Qui n’aime pas pouvoir aller lézarder au borde la mer quand il fait chaud ? Beaucoup d’entre nous, en été, s’adonnent a cette pratique. Il est vrai que c’est assez agréable d’aller se rafraîchir dans l’eau quand il fait trop chaud et de revenir avec un beau bronzage après quelques jours de vacances.

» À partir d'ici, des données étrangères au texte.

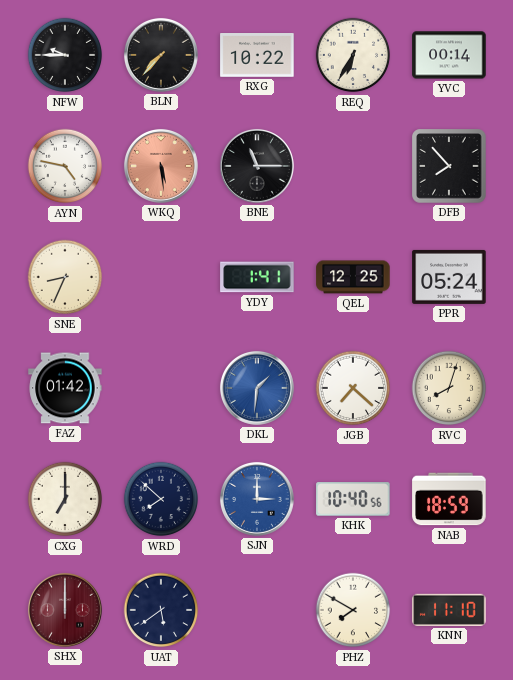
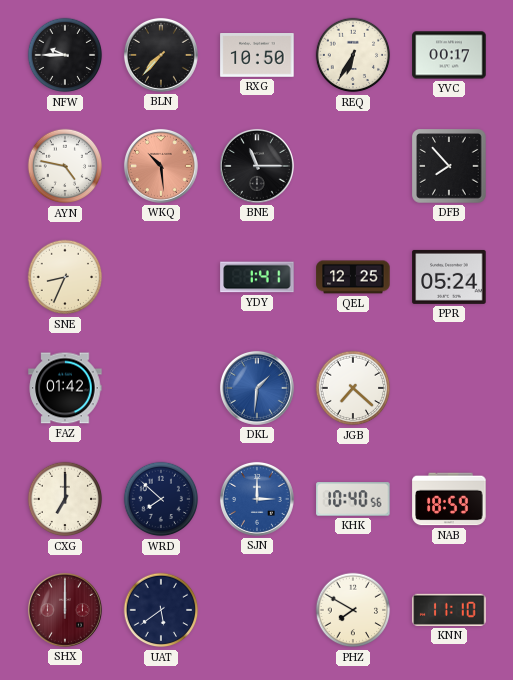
RXG: 10:22 -> 10:50
YVC: 00:14 -> 00:17
WKQ: 5:29 -> 10:29
RVC: 8:03 -> none
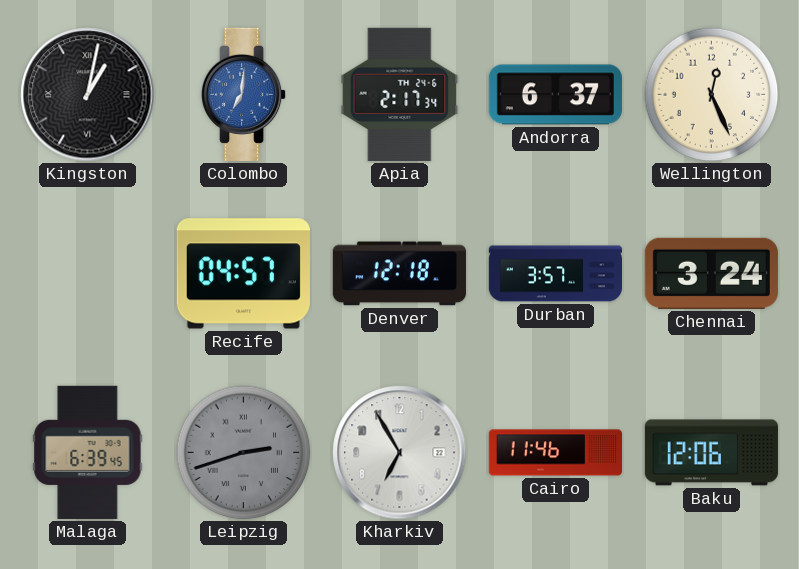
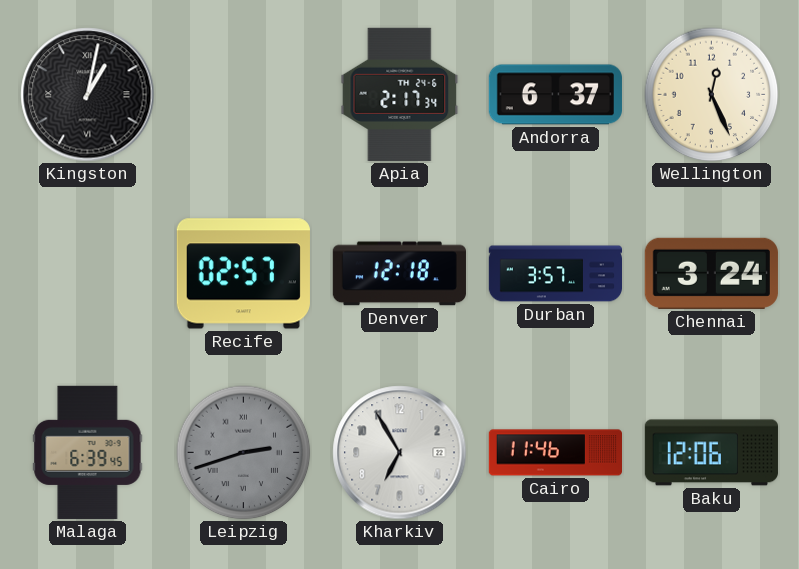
Colombo: 7:01 -> none
Recife: 04:57 -> 02:57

Mais la manière de bronzer à t’elle changer ses dernières années ? Découvrez le au cours de ce court article : http://www.leparisien.fr/societe/pourquoi-les-francaises-sont-de-moins-en-moins-adeptes-du-topless-24-07-2019-8122524.php

Pour nous, les hommes, non. Il n’y a pas de réels changements visibles. Nous pouvons faire les mêmes choses qu’il y a quelques années sans avoir de soucis particulier.

Mais qu’en est-il des femmes ?

Nous ne pouvons surement pas dire la même chose, effectivement. Dans les année 1970-1980, pour avoir un bronzage parfait, de nombreuses femmes n’hésitaient pas a enlever le haut de leur maillot de bain afin de ne pas avoir la marque du soutien gorge dû a l’exposition au soleil.
Aujourd’hui, les femmes sont devenues réticentes à faire du topless à la plage pour plusieurs raisons.

Nous vivons dans une société où l’apparence joue énormément, malheureusement. Le soutien gorge peut être donc de cacher sa poitrine afin d’éviter les critiques dont elles peuvent être exposées sur leur physique. Les femmes ont de moins en moins confiance en leur physique dû a l’image du corps parfait que l’on peut voir dans de nombreux magazines.

Egalement, en ses temps où le taux des violences sexistes et sexuelles augmente, il est compréhensible que les femmes n’aient pas forcément envie de se dévoiler de cette manière sur la plage… Nombreuses n’ont pas envie de devoir supporter des regards insistants alors qu’elles veulent juste profiter d’un moment de détente. Cette pudeur est d’autant plus présente chez les jeunes femmes de moins de 25 ans de peur de se faire insulter.

Il y a finalement la peur du cancer du sein, même si scientifiquement, il y a eu encore aucun lien d’établi, beaucoup de femmes préfèrent donc prévenir que guérir.